Mi telefonava ogni mattina alle 9, veniva a trovarmi e mi parlava di Tano, di Bach, e di Charlie Parker. 
Ad alcune persone sembrava stravagante, forse perché ogni tanto era provocatorio; in realtà io credo sia stato un sognatore. Amava l’arte, amava la libertà e amava la sua famiglia. 
Amava molto i suoi due figli. 
Mi diceva che arrivava alle 10:29 e puntualmente a quell’ora suonava il campanello. 
Lavorava con costanza, ogni giorno, ogni giorno tentava, provava a plasmare la materia. Tante volte iniziava disegnando, poi accartocciava e buttava gli schizzi; forse gli servivano soltanto per farsi una prima idea. 
Da tifoso voleva incontrare ad ogni costo Capello per farlo conoscere a Michele e Lorenzo.  
Così, lo invitai ad una sua mostra, e poi ad una cena in Via della Mercede.  
Giacinto era al settimo cielo quella sera, e si mise al pianoforte e cantò “Per Ines“. 
Quante giornate sono passate, quante serate, quanti ricordi… 

Le sculture in castigo di Cerone 

Alla mostra “cattivissima” da Matteo mise in castigo tutte le sue sculture rivolte faccia al muro. 
Le sue erano sculture fragili, articolate sì, nelle linee, nelle forme, nelle composizioni, ma in un certo qual senso mantenevano sempre una certa delicatezza.  
Adesso che ci penso, il bronzo però non gli piaceva: il gesso e la ceramica sì, e molto, perché erano materiali plastici nei quali poteva affondare tutte le sue idee. 
Da Gatti a Faenza dove creò i Soffincielo, diceva: “l’azione deve battere la velocità del pensiero”.  
Con quelle sculture organizzammo una serata indimenticabile a casa mia. 

E poi il documentario su di lui; girare con lui è stato un divertimento; si sentiva “un nomade della vita”, sempre in movimento, sempre felice di fare, di lavorare, soprattutto all’aperto e in giro! 

E ancora: lui che disegna sulla spiaggia. Lui che mette in scena le sue astrazioni mentali. 
Davanti a questa immensità, come fai a pensare di essere qualcosa”. E lo diceva con grande umiltà. 
È sempre stato umile, fino ai suoi ultimi giorni. 

La forma secondo Cerone 

Continuo a pensare…e penso alle mie visite nel suo studio a via Grandis dove si rintanava. 
Mi faceva vedere tutti i suoi lavori e parlava, parlava, difficile interromperlo. 
Che pomeriggi; ora che li sto immaginando di nuovo mi viene in mente la sua energia:  
Giacinto emanava energia, quello studio emanava energia. 
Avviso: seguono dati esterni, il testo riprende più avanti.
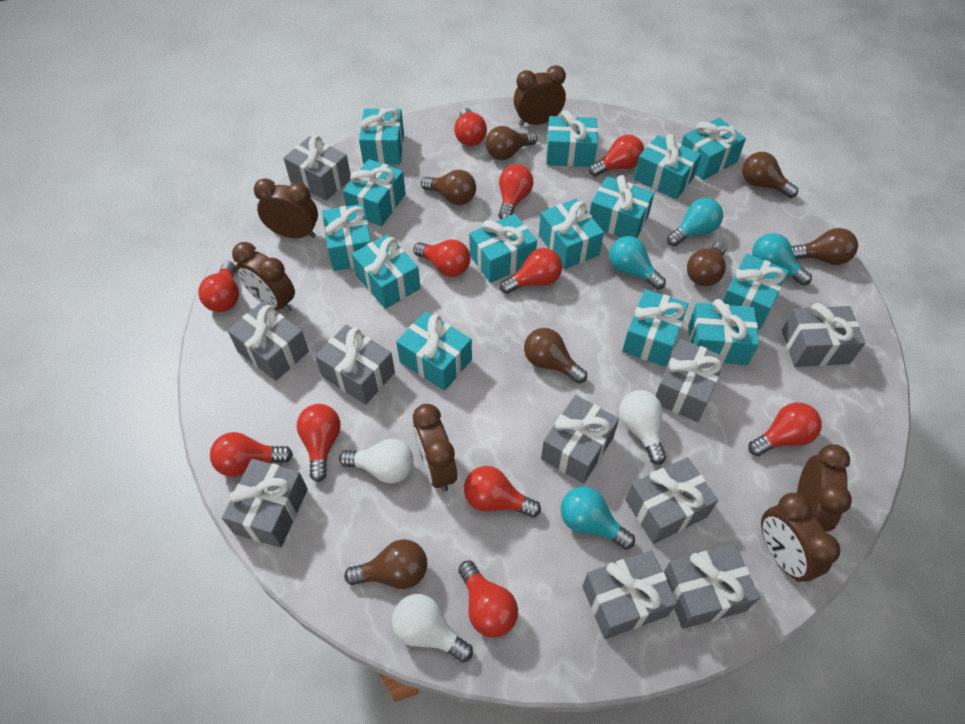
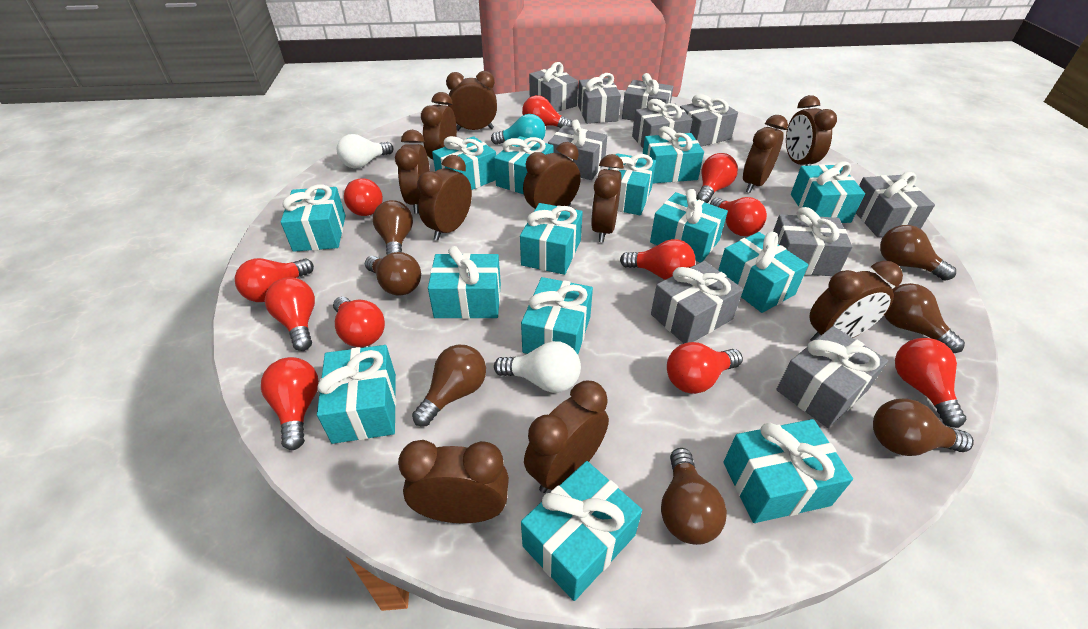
brown clock: 6 -> 11
turquoise light bulb: 4 -> 1
white light bulb: 3 -> 2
La forma non contiene, la forma è. Un contenuto vuol dire essere dentro qualcosa. La forma è e non contiene nient’altro che se stessa. Spiegare qualcosa puzza sempre di goffo” 

Giacinto era un artista romantico e un altruista, e voleva bene ai suoi amici, anche se non frequentava le mostre e l’ambiente dell’arte. Non gli faceva simpatia, diciamo così. 
Gli piaceva l’arte primitiva. Assai.  
L’artista è un tramite tra la terra e il cielo”, diceva. 

Poi, il dolore per la sua malattia improvvisa. 

“Sono il risultato di una serie di stanchezze universali gonfie di emozioni degli altri”. 
Giacinto ha vissuto profondamente.  

Amava il mare, e come lui ogni tanto era in tumulto.  
È stato un grande scultore e la sua poesia vive ancora oggi tra le pieghe delle sue raffigurazioni, in ogni sua opera.